Отрочество, по-моему, очень похоже на эти полёты. Ведёт тебя в разные стороны неизвестно отчего, хотя ведь лёгкий полёт по прямой — природное умение птицы. Но даже её мотает поначалу.

Вот и меня мотало. Это, конечно, не значит, что каждый день или каждую неделю что-то со мной происходило сногсшибательное, бывали и тогда в моей жизни тихими целые долгие куски, хотя ведь и бурные события внешне не всегда выглядят бурно.

Однако человек в отрочестве совершает свой полёт не буквально, не физически, а душой, если можно так выразиться. И не всегда разглядишь со стороны, что у внешне спокойного пацана на душе, оказывается, шквал, ветер, хлещет ливень — словом, буря.

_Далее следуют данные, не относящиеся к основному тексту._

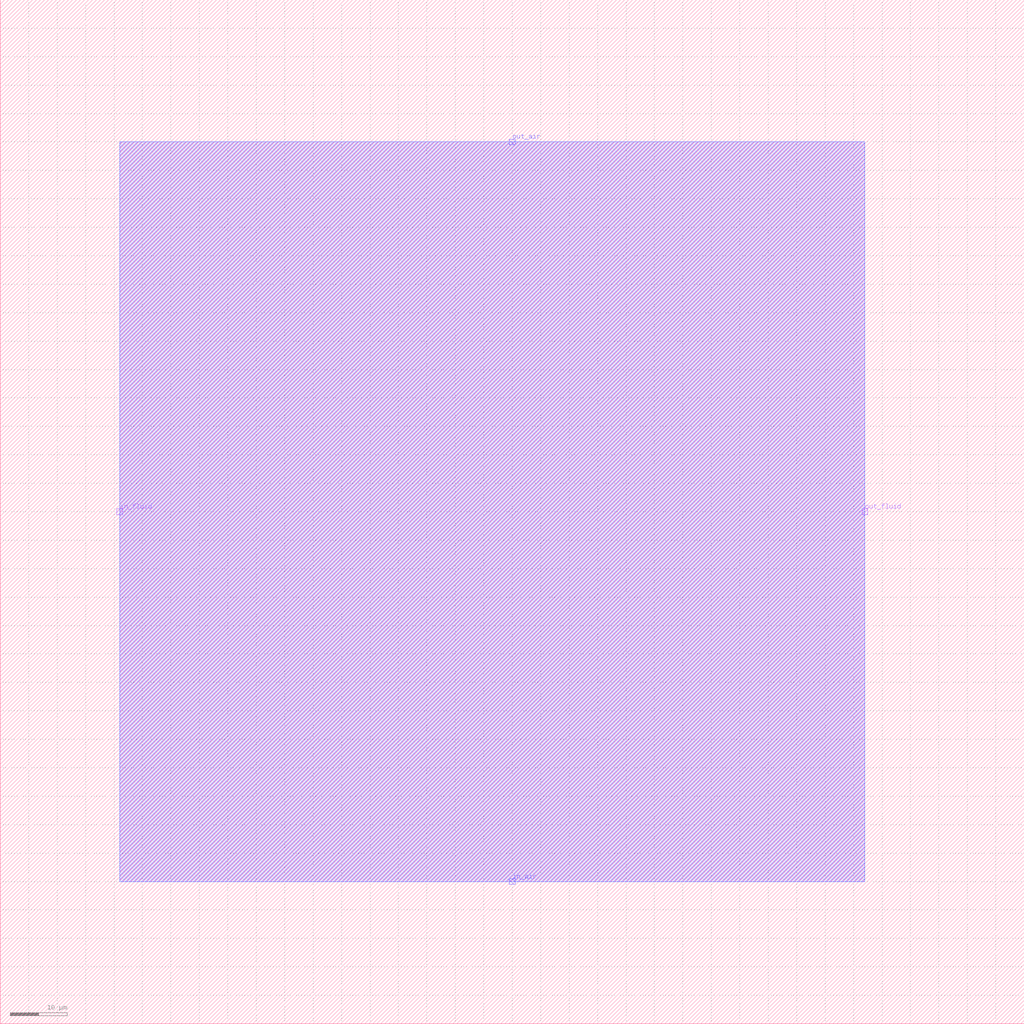
<source format=lef>

MACRO valve_40px_1
  CLASS CORE ;
  ORIGIN  0 0 ;
  FOREIGN valve_40px_1 0 0 ;
  SIZE 180 BY 180 ;
  SYMMETRY X Y ;
  SITE CoreSite ;
  PIN in_fluid
    DIRECTION INPUT ;
    USE SIGNAL ;
    PORT
      LAYER met1 ;
        RECT 20.5 89.5 21.5 90.5 ;
    END
  END in_fluid
  PIN out_fluid
    DIRECTION OUTPUT ;
    USE SIGNAL ;
    PORT
      LAYER met1 ;
        RECT 151.5 89.5 152.5 90.5 ;
    END
  END out_fluid
  PIN in_air
    DIRECTION INPUT ;
    USE SIGNAL ;
    PORT
      LAYER met2 ;
        RECT 89.5 24.5 90.5 25.5 ;
    END
  END in_air
  PIN out_air
    DIRECTION OUTPUT ;
    USE SIGNAL ;
    PORT
      LAYER met2 ;
        RECT 89.5 154.5 90.5 155.5 ;
    END
  END out_air
  OBS
    LAYER met1 ;
      RECT 21 25 152 155 ;
    LAYER met2 ;
      RECT 21 25 152 155 ;
    LAYER met3 ;
      RECT 21 25 152 155 ;
  END
  PROPERTY CatenaDesignType "deviceLevel" ;
END valve_40px_1

</source>
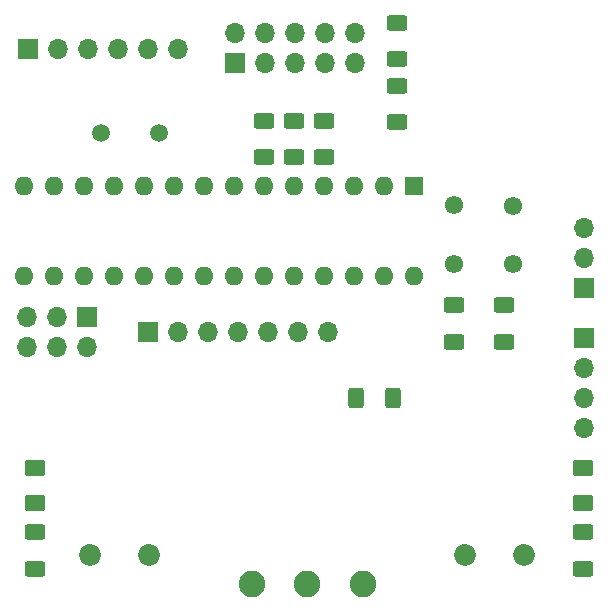
<source format=gbr>
%TF.GenerationSoftware,KiCad,Pcbnew,(7.0.0-0)*%
%TF.CreationDate,2023-06-23T15:16:10+02:00*%
%TF.ProjectId,RCcar,52436361-722e-46b6-9963-61645f706362,rev?*%
%TF.SameCoordinates,Original*%
%TF.FileFunction,Soldermask,Top*%
%TF.FilePolarity,Negative*%
%FSLAX46Y46*%
G04 Gerber Fmt 4.6, Leading zero omitted, Abs format (unit mm)*
G04 Created by KiCad (PCBNEW (7.0.0-0)) date 2023-06-23 15:16:10*
%MOMM*%
%LPD*%
G01*
G04 APERTURE LIST*
G04 Aperture macros list*
%AMRoundRect*
0 Rectangle with rounded corners*
0 $1 Rounding radius*
0 $2 $3 $4 $5 $6 $7 $8 $9 X,Y pos of 4 corners*
0 Add a 4 corners polygon primitive as box body*
4,1,4,$2,$3,$4,$5,$6,$7,$8,$9,$2,$3,0*
0 Add four circle primitives for the rounded corners*
1,1,$1+$1,$2,$3*
1,1,$1+$1,$4,$5*
1,1,$1+$1,$6,$7*
1,1,$1+$1,$8,$9*
0 Add four rect primitives between the rounded corners*
20,1,$1+$1,$2,$3,$4,$5,0*
20,1,$1+$1,$4,$5,$6,$7,0*
20,1,$1+$1,$6,$7,$8,$9,0*
20,1,$1+$1,$8,$9,$2,$3,0*%
G04 Aperture macros list end*
%ADD10RoundRect,0.250000X0.625000X-0.400000X0.625000X0.400000X-0.625000X0.400000X-0.625000X-0.400000X0*%
%ADD11R,1.700000X1.700000*%
%ADD12O,1.700000X1.700000*%
%ADD13RoundRect,0.250001X-0.624999X0.462499X-0.624999X-0.462499X0.624999X-0.462499X0.624999X0.462499X0*%
%ADD14C,2.250000*%
%ADD15C,1.500000*%
%ADD16C,1.850000*%
%ADD17RoundRect,0.250000X-0.625000X0.400000X-0.625000X-0.400000X0.625000X-0.400000X0.625000X0.400000X0*%
%ADD18R,1.600000X1.600000*%
%ADD19O,1.600000X1.600000*%
%ADD20RoundRect,0.250000X0.400000X0.625000X-0.400000X0.625000X-0.400000X-0.625000X0.400000X-0.625000X0*%
%ADD21C,1.550000*%
G04 APERTURE END LIST*
D10*
%TO.C,R12*%
X68700000Y-75600000D03*
X68700000Y-72500000D03*
%TD*%
%TO.C,R15*%
X79600000Y-94800000D03*
X79600000Y-91700000D03*
%TD*%
D11*
%TO.C,J9*%
X37624999Y-73474999D03*
D12*
X37624999Y-76014999D03*
X35084999Y-73474999D03*
X35084999Y-76014999D03*
X32544999Y-73474999D03*
X32544999Y-76014999D03*
%TD*%
D11*
%TO.C,J4*%
X79699999Y-75249999D03*
D12*
X79699999Y-77789999D03*
X79699999Y-80329999D03*
X79699999Y-82869999D03*
%TD*%
D13*
%TO.C,D3*%
X79600000Y-86262500D03*
X79600000Y-89237500D03*
%TD*%
D14*
%TO.C,SW3*%
X51550000Y-96100000D03*
X56250000Y-96100000D03*
X60950000Y-96100000D03*
%TD*%
D10*
%TO.C,R1*%
X33200000Y-94800000D03*
X33200000Y-91700000D03*
%TD*%
D15*
%TO.C,Y1*%
X38800000Y-57900000D03*
X43680000Y-57900000D03*
%TD*%
D16*
%TO.C,J5*%
X37850000Y-93650000D03*
X42850000Y-93650000D03*
%TD*%
D17*
%TO.C,R5*%
X63900000Y-53900000D03*
X63900000Y-57000000D03*
%TD*%
%TO.C,R19*%
X57700000Y-56850000D03*
X57700000Y-59950000D03*
%TD*%
D13*
%TO.C,D1*%
X33200000Y-86262500D03*
X33200000Y-89237500D03*
%TD*%
D11*
%TO.C,J3*%
X32599999Y-50799999D03*
D12*
X35139999Y-50799999D03*
X37679999Y-50799999D03*
X40219999Y-50799999D03*
X42759999Y-50799999D03*
X45299999Y-50799999D03*
%TD*%
D17*
%TO.C,R18*%
X55150000Y-56850000D03*
X55150000Y-59950000D03*
%TD*%
%TO.C,R14*%
X72950000Y-72500000D03*
X72950000Y-75600000D03*
%TD*%
D11*
%TO.C,J6*%
X42789999Y-74749999D03*
D12*
X45329999Y-74749999D03*
X47869999Y-74749999D03*
X50409999Y-74749999D03*
X52949999Y-74749999D03*
X55489999Y-74749999D03*
X58029999Y-74749999D03*
%TD*%
D17*
%TO.C,R17*%
X52600000Y-56850000D03*
X52600000Y-59950000D03*
%TD*%
D10*
%TO.C,R4*%
X63900000Y-51650000D03*
X63900000Y-48550000D03*
%TD*%
D11*
%TO.C,J1*%
X50174999Y-51974999D03*
D12*
X50174999Y-49434999D03*
X52714999Y-51974999D03*
X52714999Y-49434999D03*
X55254999Y-51974999D03*
X55254999Y-49434999D03*
X57794999Y-51974999D03*
X57794999Y-49434999D03*
X60334999Y-51974999D03*
X60334999Y-49434999D03*
%TD*%
D18*
%TO.C,U2*%
X65299999Y-62399999D03*
D19*
X62759999Y-62399999D03*
X60219999Y-62399999D03*
X57679999Y-62399999D03*
X55139999Y-62399999D03*
X52599999Y-62399999D03*
X50059999Y-62399999D03*
X47519999Y-62399999D03*
X44979999Y-62399999D03*
X42439999Y-62399999D03*
X39899999Y-62399999D03*
X37359999Y-62399999D03*
X34819999Y-62399999D03*
X32279999Y-62399999D03*
X32279999Y-70019999D03*
X34819999Y-70019999D03*
X37359999Y-70019999D03*
X39899999Y-70019999D03*
X42439999Y-70019999D03*
X44979999Y-70019999D03*
X47519999Y-70019999D03*
X50059999Y-70019999D03*
X52599999Y-70019999D03*
X55139999Y-70019999D03*
X57679999Y-70019999D03*
X60219999Y-70019999D03*
X62759999Y-70019999D03*
X65299999Y-70019999D03*
%TD*%
D11*
%TO.C,J2*%
X79699999Y-70989999D03*
D12*
X79699999Y-68449999D03*
X79699999Y-65909999D03*
%TD*%
D16*
%TO.C,J7*%
X69650000Y-93650000D03*
X74650000Y-93650000D03*
%TD*%
D20*
%TO.C,R13*%
X63500000Y-80350000D03*
X60400000Y-80350000D03*
%TD*%
D21*
%TO.C,SW2*%
X68700000Y-69000000D03*
X68700000Y-64000000D03*
X73700000Y-69000000D03*
X73700000Y-64100000D03*
%TD*%
M02*

</source>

А иногда бывает и так: летишь ты спокойно, вроде равновесие отыскал, не рыскают твои душевные крыла ни в ту, ни в другую сторону, но тут налетает совсем нежданный ураган и так тебя сносит, так крылья твои заламывает наружу, что хоть кричи.

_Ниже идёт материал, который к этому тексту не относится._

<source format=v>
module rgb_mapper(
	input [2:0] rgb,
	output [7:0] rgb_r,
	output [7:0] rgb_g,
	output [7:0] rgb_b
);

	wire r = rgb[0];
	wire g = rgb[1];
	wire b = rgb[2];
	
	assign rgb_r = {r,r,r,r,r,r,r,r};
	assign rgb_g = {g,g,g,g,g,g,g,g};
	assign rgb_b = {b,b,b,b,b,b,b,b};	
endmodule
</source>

В те примерно дни, когда мы с мамой встретились на улице, — чуть, пожалуй, всё-таки позже, когда я подутих, подуспокоилея, смирившись с мыслью о брате или сестре, налетел на меня вот такой шквал.

Зачем-то мне там надо было зайти к Рыбке. При шёл, поздоровался с его знаменитым дедом, который всю жизнь «Капитал» Карла Маркса читал и никак не мог закончить, потом мы о чём-то разговаривали, не помню. Дед собрался, ушёл. Мне стало легче, потому что, как ни говори, а малознакомый человек всегда сковывает. Я вздохнул, оглядел деревянную эту комнату и снова обратил внимание на неприятный контраст: вроде здесь люди живут, а над ними портреты вождей, и хоть стены уютно жёлтые, в комнате как-то казенно и грязно, пол такой, будто его сто лет не мыли, зловонное ведро под рукомойником, а на столе немытые кастрюли.

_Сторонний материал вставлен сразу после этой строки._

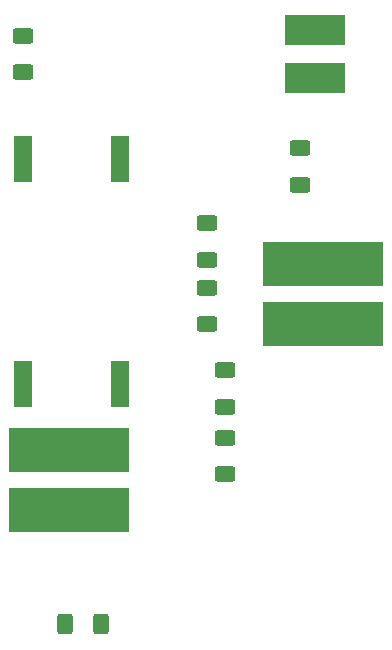
<source format=gbr>
%TF.GenerationSoftware,KiCad,Pcbnew,(6.0.6-0)*%
%TF.CreationDate,2025-06-29T09:16:52+02:00*%
%TF.ProjectId,meteo,6d657465-6f2e-46b6-9963-61645f706362,rev?*%
%TF.SameCoordinates,Original*%
%TF.FileFunction,Paste,Top*%
%TF.FilePolarity,Positive*%
%FSLAX46Y46*%
G04 Gerber Fmt 4.6, Leading zero omitted, Abs format (unit mm)*
G04 Created by KiCad (PCBNEW (6.0.6-0)) date 2025-06-29 09:16:52*
%MOMM*%
%LPD*%
G01*
G04 APERTURE LIST*
G04 Aperture macros list*
%AMRoundRect*
0 Rectangle with rounded corners*
0 $1 Rounding radius*
0 $2 $3 $4 $5 $6 $7 $8 $9 X,Y pos of 4 corners*
0 Add a 4 corners polygon primitive as box body*
4,1,4,$2,$3,$4,$5,$6,$7,$8,$9,$2,$3,0*
0 Add four circle primitives for the rounded corners*
1,1,$1+$1,$2,$3*
1,1,$1+$1,$4,$5*
1,1,$1+$1,$6,$7*
1,1,$1+$1,$8,$9*
0 Add four rect primitives between the rounded corners*
20,1,$1+$1,$2,$3,$4,$5,0*
20,1,$1+$1,$4,$5,$6,$7,0*
20,1,$1+$1,$6,$7,$8,$9,0*
20,1,$1+$1,$8,$9,$2,$3,0*%
G04 Aperture macros list end*
%ADD10RoundRect,0.250000X0.400000X0.625000X-0.400000X0.625000X-0.400000X-0.625000X0.400000X-0.625000X0*%
%ADD11RoundRect,0.250000X-0.625000X0.400000X-0.625000X-0.400000X0.625000X-0.400000X0.625000X0.400000X0*%
%ADD12RoundRect,0.250000X0.625000X-0.400000X0.625000X0.400000X-0.625000X0.400000X-0.625000X-0.400000X0*%
%ADD13R,10.160000X3.810000*%
%ADD14R,1.500000X4.000000*%
%ADD15R,5.080000X2.540000*%
G04 APERTURE END LIST*
D10*
%TO.C,R7*%
X205385000Y-88900000D03*
X202285000Y-88900000D03*
%TD*%
D11*
%TO.C,R6*%
X222250000Y-48615000D03*
X222250000Y-51715000D03*
%TD*%
D12*
%TO.C,R1*%
X215900000Y-76226000D03*
X215900000Y-73126000D03*
%TD*%
D13*
%TO.C,J3*%
X202692000Y-74168000D03*
X202692000Y-79248000D03*
%TD*%
D11*
%TO.C,R3*%
X214376000Y-54939000D03*
X214376000Y-58039000D03*
%TD*%
D13*
%TO.C,J4*%
X224155000Y-58420000D03*
X224155000Y-63500000D03*
%TD*%
D12*
%TO.C,R2*%
X215900000Y-70511000D03*
X215900000Y-67411000D03*
%TD*%
D14*
%TO.C,J1*%
X207010000Y-68580000D03*
X198755000Y-68580000D03*
X207010000Y-49530000D03*
X198755000Y-49530000D03*
%TD*%
D15*
%TO.C,J5*%
X223520000Y-42672000D03*
X223520000Y-38608000D03*
%TD*%
D12*
%TO.C,R5*%
X198755000Y-42190000D03*
X198755000Y-39090000D03*
%TD*%
D11*
%TO.C,R4*%
X214376000Y-60400000D03*
X214376000Y-63500000D03*
%TD*%
M02*

</source>
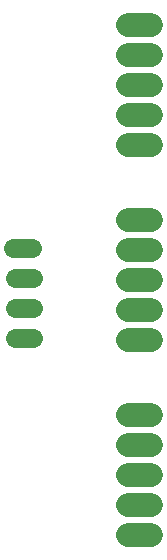
<source format=gbr>
G04 EAGLE Gerber RS-274X export*
G75*
%MOMM*%
%FSLAX34Y34*%
%LPD*%
%INTop Copper*%
%IPPOS*%
%AMOC8*
5,1,8,0,0,1.08239X$1,22.5*%
G01*
G04 Define Apertures*
%ADD10C,1.590000*%
%ADD11C,2.000000*%
D10*
X1079850Y-441433D02*
X1063950Y-441433D01*
X1063950Y-416033D02*
X1079850Y-416033D01*
X1079850Y-390633D02*
X1063950Y-390633D01*
X1062950Y-365233D02*
X1078850Y-365233D01*
D11*
X1159700Y-607700D02*
X1179700Y-607700D01*
X1179700Y-582300D02*
X1159700Y-582300D01*
X1159700Y-556900D02*
X1179700Y-556900D01*
X1179700Y-531500D02*
X1159700Y-531500D01*
X1159700Y-506100D02*
X1179700Y-506100D01*
X1179700Y-442600D02*
X1159700Y-442600D01*
X1159700Y-417200D02*
X1179700Y-417200D01*
X1179700Y-391800D02*
X1159700Y-391800D01*
X1159700Y-366400D02*
X1179700Y-366400D01*
X1179700Y-341000D02*
X1159700Y-341000D01*
X1159700Y-277500D02*
X1179700Y-277500D01*
X1179700Y-252100D02*
X1159700Y-252100D01*
X1159700Y-226700D02*
X1179700Y-226700D01*
X1179700Y-201300D02*
X1159700Y-201300D01*
X1159700Y-175900D02*
X1179700Y-175900D01*
M02*

</source>
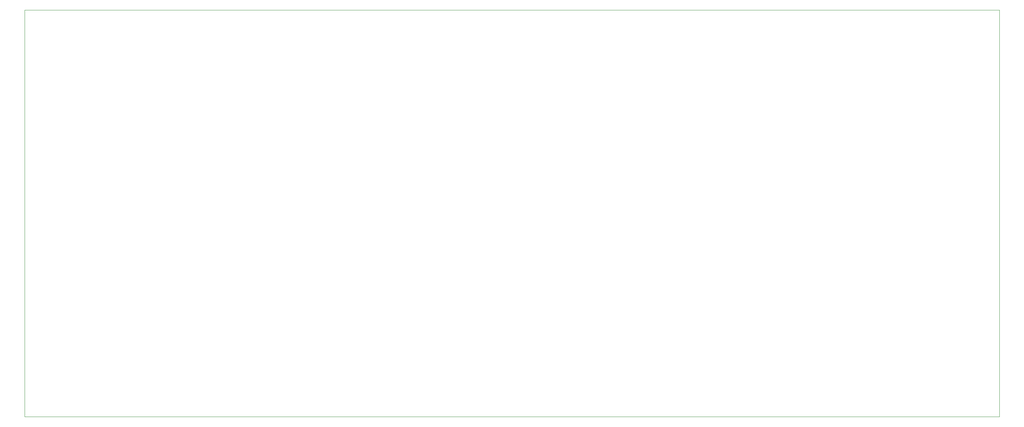
<source format=gbr>
G04 #@! TF.GenerationSoftware,KiCad,Pcbnew,5.1.6+dfsg1-1~bpo10+1*
G04 #@! TF.CreationDate,2020-05-26T13:58:41+10:00*
G04 #@! TF.ProjectId,FISC,46495343-2e6b-4696-9361-645f70636258,rev?*
G04 #@! TF.SameCoordinates,Original*
G04 #@! TF.FileFunction,Profile,NP*
%FSLAX46Y46*%
G04 Gerber Fmt 4.6, Leading zero omitted, Abs format (unit mm)*
G04 Created by KiCad (PCBNEW 5.1.6+dfsg1-1~bpo10+1) date 2020-05-26 13:58:41*
%MOMM*%
%LPD*%
G01*
G04 APERTURE LIST*
G04 #@! TA.AperFunction,Profile*
%ADD10C,0.050000*%
G04 #@! TD*
G04 APERTURE END LIST*
D10*
X17780000Y-15240000D02*
X17780000Y-111760000D01*
X249047000Y-15240000D02*
X17780000Y-15240000D01*
X249047000Y-111760000D02*
X17780000Y-111760000D01*
X249047000Y-15240000D02*
X249047000Y-111760000D01*
M02*

</source>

Видно, я носом повёл, что ли, а может, как-то иначе выразил свою брезгливость ведь я-то вырос в чистоте, у нас дома каждую пылинку бабушка или мама разглядят, у порога обувь принято снимать, чтобы надеть тапочки, и в них лишь позволено передвигаться по крашеным, словно яичным, половицам. Ну так вот, Герка Рыбкин заметил это моё нервное понюхивание и начал керосинку зажигать, воду на неё ставить, кастрюли со стола перетаскивать.

— Гер, спросил я просто так, скорее механически, без всякого, в сущности, интереса. Ты чё, с одним только дедом живешь?

— Угу, — ответил Герка.

— А где остальные? Уехали куда?

— Отца на войне убили, а мать в тюряге.

Герка сказал это очень как-то обыкновенно, нисколько не переживая, будто он привык помногу раз отвечать одно и то же, зато я просто подскочил. Стоял посреди комнаты, будто дурак, и не знал, что сказать или что сделать.

— В тюрьме? — переспросил я и, поколебавшись, брякнул: — А за что?

— Да она у меня бухгалтером работала, — спокойно ответил Герка, — ну и растрата получилась. Начальник ей приказывал, а потом на неё же и свалил. Ещё два года ей.

Я ужаснулся. Значит, Герке жить без матери ещё два, а всего, он сказал, ей дали пять — целых пять лет только с дедом. Я опять вообразил, что всё это произошло со мной, и вот я один с бабушкой, господи, ну да если даже и с отцом, разве легче, как бы я жил, как бы вообще выжил? А Герка вот живёт и ещё терпит, что я носом верчу.

Я подошёл к рукомойнику, взялся за ведро, спросил его:

— Где у вас помойка?

Герка расхохотался, объяснил, а когда я вернулся, сказал, глядя мне в глаза:

Ты это брось! Меня жалеть не надо. Мы с дедом нормально живём. Он у меня старикан хоть ку да. Старый большевик. Вот он переживает.

— А ты? — удивился я.

Я уже привык, сказал Герка и посмотрел на меня очень спокойно своими жёлтыми, ничего не выражающими глазами.